You are viewing a plain text version of this content. The canonical link for it is here.
Posted to commits@kudu.apache.org by al...@apache.org on 2020/04/14 05:47:58 UTC
[kudu] 03/03: [catalog_manager] reduce contention in
ScopedLeaderSharedLock
This is an automated email from the ASF dual-hosted git repository.
alexey pushed a commit to branch branch-1.12.x
in repository https://gitbox.apache.org/repos/asf/kudu.git
commit 1b5c143b5323e82e33e79098269b46544cf4be09
Author: Alexey Serbin <al...@apache.org>
AuthorDate: Thu Apr 9 15:25:08 2020 -0700
[catalog_manager] reduce contention in ScopedLeaderSharedLock
While troubleshooting one performance issue if running a big cluster
with large number of tables and high rate of ConnectToMaster requests,
in the logs I noticed many reports like the following:
0323 03:59:31.091198 (+607857us) spinlock_profiling.cc:243]
Waited 492 ms on lock 0x4cb0960. stack:
0000000002398852
0000000000ad8c69
0000000000aa62ba
000000000221aaa8
...
which translates into
(anonymous namespace)::SubmitSpinLockProfileData()
master::CatalogManager::ScopedLeaderSharedLock::ScopedLeaderSharedLock()
master::MasterServiceImpl::ConnectToMaster()
rpc::GeneratedServiceIf::Handle()
...
From the code it became apparent that the lock in question was
std::lock_guard<simple_spinlock> l(catalog_->state_lock_);
in ScopedLeaderSharedLock() constructor.

▶ _Data shown_
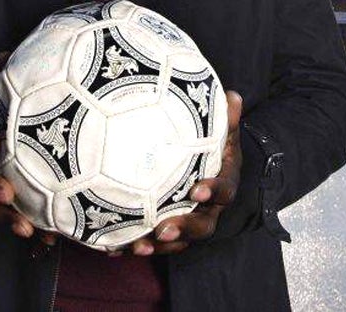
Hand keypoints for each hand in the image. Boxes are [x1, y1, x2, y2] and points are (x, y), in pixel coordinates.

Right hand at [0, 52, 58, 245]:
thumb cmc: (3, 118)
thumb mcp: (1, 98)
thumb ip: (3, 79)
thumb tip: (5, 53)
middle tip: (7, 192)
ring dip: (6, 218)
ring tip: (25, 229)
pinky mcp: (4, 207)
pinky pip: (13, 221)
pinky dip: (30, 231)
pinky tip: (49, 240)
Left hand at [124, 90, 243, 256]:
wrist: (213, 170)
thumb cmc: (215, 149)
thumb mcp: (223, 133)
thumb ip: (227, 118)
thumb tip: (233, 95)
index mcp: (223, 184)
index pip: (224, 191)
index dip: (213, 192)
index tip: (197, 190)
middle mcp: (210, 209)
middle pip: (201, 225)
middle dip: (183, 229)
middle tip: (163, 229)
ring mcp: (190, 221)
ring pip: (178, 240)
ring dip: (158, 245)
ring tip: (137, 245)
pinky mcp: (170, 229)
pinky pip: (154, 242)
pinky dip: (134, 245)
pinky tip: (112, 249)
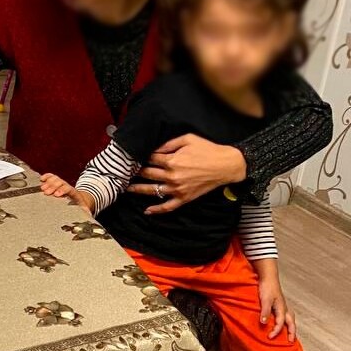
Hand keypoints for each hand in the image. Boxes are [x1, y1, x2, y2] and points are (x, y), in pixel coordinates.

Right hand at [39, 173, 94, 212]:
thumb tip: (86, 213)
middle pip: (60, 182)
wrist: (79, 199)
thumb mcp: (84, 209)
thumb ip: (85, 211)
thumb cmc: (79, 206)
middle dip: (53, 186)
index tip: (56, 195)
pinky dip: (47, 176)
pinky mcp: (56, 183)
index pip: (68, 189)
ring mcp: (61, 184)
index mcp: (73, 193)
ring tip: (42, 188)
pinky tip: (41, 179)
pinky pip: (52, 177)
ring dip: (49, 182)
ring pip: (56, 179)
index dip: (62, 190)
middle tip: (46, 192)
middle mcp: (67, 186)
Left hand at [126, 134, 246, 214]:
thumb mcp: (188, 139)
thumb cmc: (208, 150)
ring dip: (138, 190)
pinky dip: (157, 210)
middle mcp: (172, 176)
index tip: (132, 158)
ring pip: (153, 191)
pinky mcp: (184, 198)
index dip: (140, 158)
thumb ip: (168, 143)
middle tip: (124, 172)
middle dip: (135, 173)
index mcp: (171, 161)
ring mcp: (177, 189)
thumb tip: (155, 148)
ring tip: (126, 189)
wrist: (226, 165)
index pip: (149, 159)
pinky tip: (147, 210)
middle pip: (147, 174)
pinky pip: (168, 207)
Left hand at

* * *

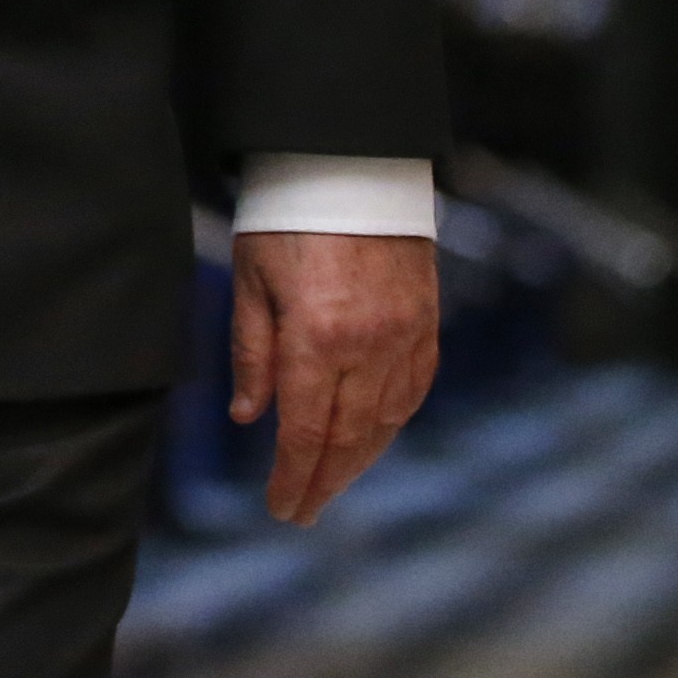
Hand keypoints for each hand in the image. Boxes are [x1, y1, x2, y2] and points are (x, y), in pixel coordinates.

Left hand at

--

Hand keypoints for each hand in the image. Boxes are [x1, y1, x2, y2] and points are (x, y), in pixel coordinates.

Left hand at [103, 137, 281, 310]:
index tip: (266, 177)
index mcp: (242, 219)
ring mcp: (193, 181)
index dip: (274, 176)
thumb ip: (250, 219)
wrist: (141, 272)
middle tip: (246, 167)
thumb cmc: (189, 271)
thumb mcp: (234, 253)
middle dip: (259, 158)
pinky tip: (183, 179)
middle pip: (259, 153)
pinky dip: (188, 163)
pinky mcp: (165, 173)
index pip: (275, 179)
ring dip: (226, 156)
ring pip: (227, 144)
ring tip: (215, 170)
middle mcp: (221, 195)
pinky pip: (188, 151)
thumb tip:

▶ _What to do_
A. Reproduce the passage of the Kudu commit email from "master::MasterServiceImpl::ConnectToMaster()" to "in ScopedLeaderSharedLock() constructor.".
B. Write the next part of the Kudu commit email, picking up where it stops.

▶ _Answers to the problems_
A.
master::MasterServiceImpl::ConnectToMaster()
rpc::GeneratedServiceIf::Handle()
...
From the code it became apparent that the lock in question was
std::lock_guard<simple_spinlock> l(catalog_->state_lock_);
in ScopedLeaderSharedLock() constructor.

B.
As far as I can see, there is no need to access master's Raft consensus
information (which itself might wait on its internal locks if there is
corresponding Raft-consensus activity) under the catalog's state lock.
This patch shortens the critical section with catalog's state lock held
when constructing CatalogManager::ScopedLeaderSharedLock instance.
Change-Id: I3b2e6866a8a0d5bda9e2b1f01e0668427de60868
Reviewed-on: http://gerrit.cloudera.org:8080/15698
Reviewed-by: Andrew Wong <aw...@cloudera.com>
Tested-by: Kudu Jenkins
(cherry picked from commit 14912a1fd78ba7cf4d62bf934ae64d6f6f229ee6)
Reviewed-on: http://gerrit.cloudera.org:8080/15723
Reviewed-by: Hao Hao <ha...@cloudera.com>
---
src/kudu/master/catalog_manager.cc | 18 +++++++++++-------
1 file changed, 11 insertions(+), 7 deletions(-)
diff --git a/src/kudu/master/catalog_manager.cc b/src/kudu/master/catalog_manager.cc
index 7d79906..0f98119 100644
--- a/src/kudu/master/catalog_manager.cc
+++ b/src/kudu/master/catalog_manager.cc
@@ -5314,12 +5314,16 @@ CatalogManager::ScopedLeaderSharedLock::ScopedLeaderSharedLock(
initial_term_(-1) {
// Check if the catalog manager is running.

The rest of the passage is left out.